OncologyLive: How important are EGFR mutations in the genomic landscape of NSCLC?
: Incredibly important. For a subset of largely adenocarcinoma of the lung, the standard of care has changed over the past 5 or 6 years as EGFR TKIs have been shown in multiple phase III trials to be superior to the former standard, which was combination chemotherapy. The population with this subtype, depending upon the patient mix in a practice, is probably between 5%-20%. By that I mean how many women, how many never-smokers, how many adenocarcinomas, how many Asians you may have.
For that 5%-20%, lung cancer is a different disease now. It’s associated with a much better prognosis, and the median survival in many studies is in excess of 2 years, even up to 3 years. The treatment is taking a pill once a day versus the standard old-fashioned chemotherapy. So the detection and diagnosis of EGFR
mutations is critically important in day-to-day practice today.
Please briefly discuss the current testing methods and ongoing research in this area.
There are multiple different testing methodologies, and they range from old-fashioned Sanger sequencing to next-generation sequencing and PCR-based technologies, all of which have increasing levels of sensitivity. We are also in a time where blood-based testing is a reality. There are a number of tests that look at circulating tumor DNA or circulating tumor cells to make the diagnosis of these mutations. We certainly will see more blood-based testing in the future.
I think it’s important that physicians realize that there may be different levels of sensitivity with different techniques. If, for instance, you have a clinical situation where you have a high suspicion of NSCLC—a never-smoking female with adenocarcinoma who happens to be Asian— this is a population that might have a 50%-60% chance of having an EGFR mutation. But if you get a negative result back on Sanger sequencing, I might in that setting do next-generation sequencing on that patient just to be absolutely sure. I do think that establishing a diagnosis of an EGFR
mutation is a game-changer in adenocarcinoma of the lung.
What are the most significant unanswered questions and barriers to effective EGFR-targeted agents in EGFR-mutant NSCLC?
I think the biggest challenge is the development of resistance. It’s very gratifying to diagnose EGFR
mutations because you have a patient you can comfort by saying you have a better prognosis, and that this is a different type of lung cancer that’s driven by an oncogene for which we have a targeted therapy that is pretty effective.

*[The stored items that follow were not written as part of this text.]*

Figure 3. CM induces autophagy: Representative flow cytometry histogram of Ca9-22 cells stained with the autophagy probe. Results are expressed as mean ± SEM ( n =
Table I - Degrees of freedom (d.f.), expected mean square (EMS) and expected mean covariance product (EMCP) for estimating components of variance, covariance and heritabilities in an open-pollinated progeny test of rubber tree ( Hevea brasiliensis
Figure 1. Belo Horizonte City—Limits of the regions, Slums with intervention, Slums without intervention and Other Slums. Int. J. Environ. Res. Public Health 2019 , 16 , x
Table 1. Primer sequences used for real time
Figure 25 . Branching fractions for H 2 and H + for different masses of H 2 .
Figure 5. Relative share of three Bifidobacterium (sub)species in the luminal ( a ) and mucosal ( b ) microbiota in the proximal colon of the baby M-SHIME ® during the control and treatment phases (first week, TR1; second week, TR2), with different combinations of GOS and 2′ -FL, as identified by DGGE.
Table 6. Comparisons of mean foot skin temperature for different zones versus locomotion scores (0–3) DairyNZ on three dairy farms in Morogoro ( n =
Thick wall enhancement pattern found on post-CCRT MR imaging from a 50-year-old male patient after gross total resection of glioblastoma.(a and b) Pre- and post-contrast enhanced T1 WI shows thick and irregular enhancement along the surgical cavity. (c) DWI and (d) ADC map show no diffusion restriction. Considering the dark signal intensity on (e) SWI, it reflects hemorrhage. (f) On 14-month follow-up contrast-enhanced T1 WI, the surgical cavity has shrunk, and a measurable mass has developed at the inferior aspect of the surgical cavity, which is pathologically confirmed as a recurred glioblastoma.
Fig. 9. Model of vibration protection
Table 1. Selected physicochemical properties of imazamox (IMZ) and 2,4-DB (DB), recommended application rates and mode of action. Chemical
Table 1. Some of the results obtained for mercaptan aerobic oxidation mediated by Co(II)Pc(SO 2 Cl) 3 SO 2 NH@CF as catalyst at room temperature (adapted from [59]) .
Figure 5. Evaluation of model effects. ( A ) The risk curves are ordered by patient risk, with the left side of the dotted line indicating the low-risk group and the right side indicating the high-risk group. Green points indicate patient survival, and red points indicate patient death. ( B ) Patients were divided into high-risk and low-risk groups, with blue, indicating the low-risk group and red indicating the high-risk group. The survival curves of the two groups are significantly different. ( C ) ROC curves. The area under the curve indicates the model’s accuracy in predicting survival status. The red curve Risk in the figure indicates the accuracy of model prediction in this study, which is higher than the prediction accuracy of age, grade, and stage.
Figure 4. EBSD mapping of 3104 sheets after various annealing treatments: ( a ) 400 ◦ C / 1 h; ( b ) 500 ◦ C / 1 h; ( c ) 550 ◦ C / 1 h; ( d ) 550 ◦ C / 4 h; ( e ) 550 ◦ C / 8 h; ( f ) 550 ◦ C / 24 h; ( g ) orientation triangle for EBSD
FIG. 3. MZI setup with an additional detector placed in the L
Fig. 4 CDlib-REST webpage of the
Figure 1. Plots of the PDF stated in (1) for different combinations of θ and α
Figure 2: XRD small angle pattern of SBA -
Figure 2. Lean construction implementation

Response rates are usually in the 60%-80% range.
Unfortunately, it’s not a 100% response because we do have some de novo resistance issues. Patients get on oral therapy. There are toxicities that are problematic, but I think the toxicities with all the TKIs are manageable, certainly easier than chemotherapy side effects can be.
The median progression-free survival time is always in the 9- to -13-month range. So, I always think I have about a year with EGFR TKI therapy before patients are going to start to develop resistance. Certainly, we can have the experience where patients are on TKI therapy for 2 to 3 years—which is very gratifying for both doctor and patient—but what to do at the time of resistance is a key question.
A number of studies have determined that the predominant mechanism of resistance is the development of a secondary mutation in exon 20, which is the T790M
mutation, in 50%-60% of patients. That means that 40%-50% of patients have other mechanisms of resistance, whether it’s MET
amplification or PI3K
alterations or another growth pathway. HER2
has been implicated in certain instances, as has BRAF
, and histologic transformation is another issue in this population.